L’un des traitements les plus prometteurs contre la maladie d'Alzheimer est l'utilisation de facteurs neurotrophiques, une famille de protéines favorisant la survie des neurones, tels que le Brain-Derived Neurotrophic Factor (ou BDNF). Cependant, l’administration de BDNF est compliquée par différents problèmes, tels que le manque de contrôle de sa libération, l’absence de possibilité de le diriger spécifiquement vers le tissu malade et de libérer la quantité appropriée. Or, c’est un problème critique car des doses élevées de BDNF peuvent être neurotoxiques.
Une neuro-inflammation
Dans cette étude, les chercheurs ont étudié le BDNF produit par les astrocytes, dont le fonctionnement est perturbé par la neuro-inflammation liée à la maladie d'Alzheimer. Cette inflammation du tissu nerveux cérébral est responsable d’une altération du fonctionnement de la protéine astrocytaire fibrillaire gliale (GFAP) et son gène codant.
Dans ce contexte, les chercheurs ont conçu un modèle expérimental dans lequel des souris génétiquement modifiées, souffrent de la maladie d'Alzheimer et produisent la protéine BDNF en fonction du taux de GFAP. « Avec ce modèle, à partir du moment où la neuro-inflammation et la pathologie apparaissent, les astrocytes pourraient sur-produire du BDNF uniquement dans les zones les plus touchées du cerveau malade. Par conséquent, ce sont les réactions locales du cerveau qui réguleraient l'administration de BDNF en fonction de la gravité de la maladie », selon Albert Giralt, l’un des chercheurs de l’étude.

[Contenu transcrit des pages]
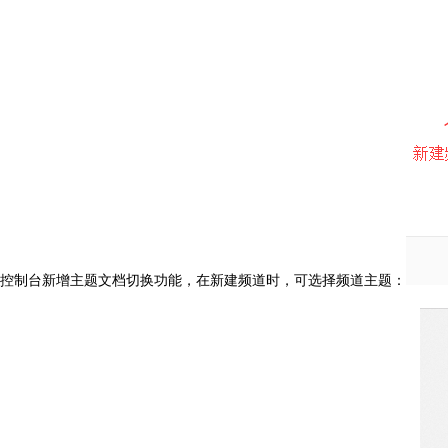
控制台新增主题文档切换功能，在新建频道时，可选择频道主题：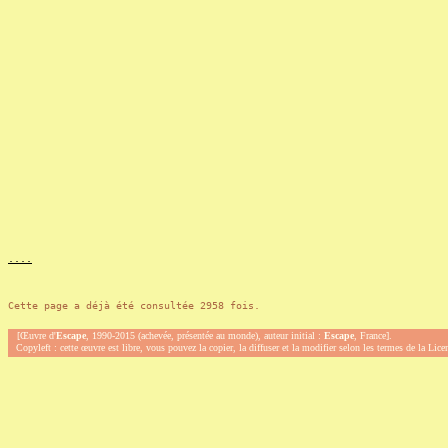
.
.
.
.
Cette page a déjà été consultée 2958 fois.
[Œuvre d'
Escape
, 1990-2015 (achevée, présentée au monde), auteur initial :
Escape
, France].
Copyleft : cette œuvre est libre, vous pouvez la copier, la diffuser et la modifier selon les termes de la Lic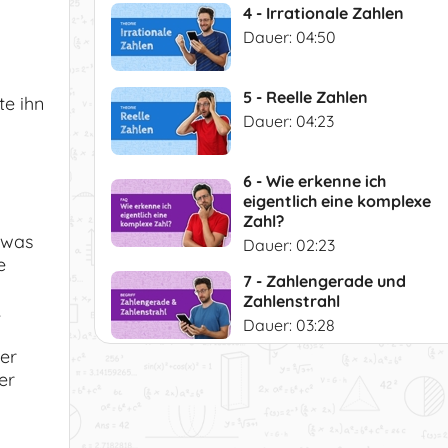
4 - Irrationale Zahlen
Dauer: 04:50
5 - Reelle Zahlen
te ihn
Dauer: 04:23
6 - Wie erkenne ich
eigentlich eine komplexe
Zahl?
 was
Dauer: 02:23
e
7 - Zahlengerade und
Zahlenstrahl
.
Dauer: 03:28
her
8 - Zahlenmengen: Die
er
(echte) Teilmenge
Dauer: 02:28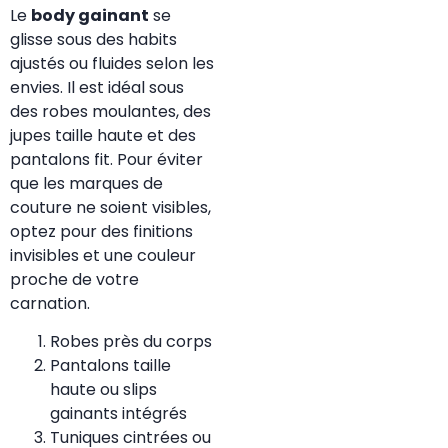
Le
body gainant
se
glisse sous des habits
ajustés ou fluides selon les
envies. Il est idéal sous
des robes moulantes, des
jupes taille haute et des
pantalons fit. Pour éviter
que les marques de
couture ne soient visibles,
optez pour des finitions
invisibles et une couleur
proche de votre
carnation.
Robes près du corps
Pantalons taille
haute ou slips
gainants intégrés
Tuniques cintrées ou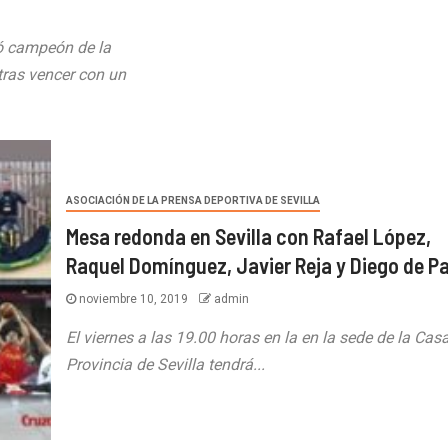
ó campeón de la
ras vencer con un
ASOCIACIÓN DE LA PRENSA DEPORTIVA DE SEVILLA
Mesa redonda en Sevilla con Rafael López,
Raquel Domínguez, Javier Reja y Diego de P
noviembre 10, 2019
admin
El viernes a las 19.00 horas en la en la sede de la Casa
Provincia de Sevilla tendrá...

Consigne: Prolongez le texte sur le BDNF et la maladie d'Alzheimer en reprenant après sa dernière phrase.

Réponse rédigée:
Formation de neurones et la plasticité
L'étude montre que cette méthode rétablirait la production et la libération de la neurotrophine dans le tissu neuronal malade au début de la pathologie. Ensuite, le BDNF produit par les astrocytes régule la formation de neurones dans des échantillons de cultures neuronales in vitro et a des effets cognitifs dans des modèles de souris transgéniques.
« Ces résultats montrent pour la première fois que les astrocytes, jusqu’ici considérés jusqu'à présent comme de simples cellules supports des neurones, peuvent produire du BDNF et disposent ainsi des mécanismes moléculaires nécessaires pour le libérer dans les zones où le tissu est malade et qui nécessitent une activité favorisant la survie neuronale », explique Albert Giralt.
Les astrocytes décident de la survie neuronale
Les chercheurs ont également noté que « la singularité de la conception de l'expérience permettait aux cellules astrogliales de décider quand, où et en quelle quantité produire et donner du BDNF à des zones du cerveau altérées ». Par conséquent, « les caractéristiques génétiques du malade peuvent influer de manière endogène et autorégulée la dose et les autres dynamiques thérapeutiques nécessaires pour un traitement personnalisé ».
Bien que l'utilisation de ce traitement soit encore loin d'être possible chez l'homme, les chercheurs remarquent que l'utilisation d'astrocytes constitués à partir de cellules souches pluripotentes induites pourrait être une stratégie thérapeutique prometteuse à explorer.
D'autres maladies neurodégénératives
« Une des possibilités serait de détourner les cellules souches induites de la peau des patients, puis de les modifier génétiquement in vitro pour qu’elles expriment le BDNF sous le contrôle du promoteur GFAP. La dernière étape serait de les différencier et de les déplacer dans les zones du cerveau les plus altérées des malades pour améliorer la survie et le bon fonctionnement des neurones qui restent, note Albert Giralt.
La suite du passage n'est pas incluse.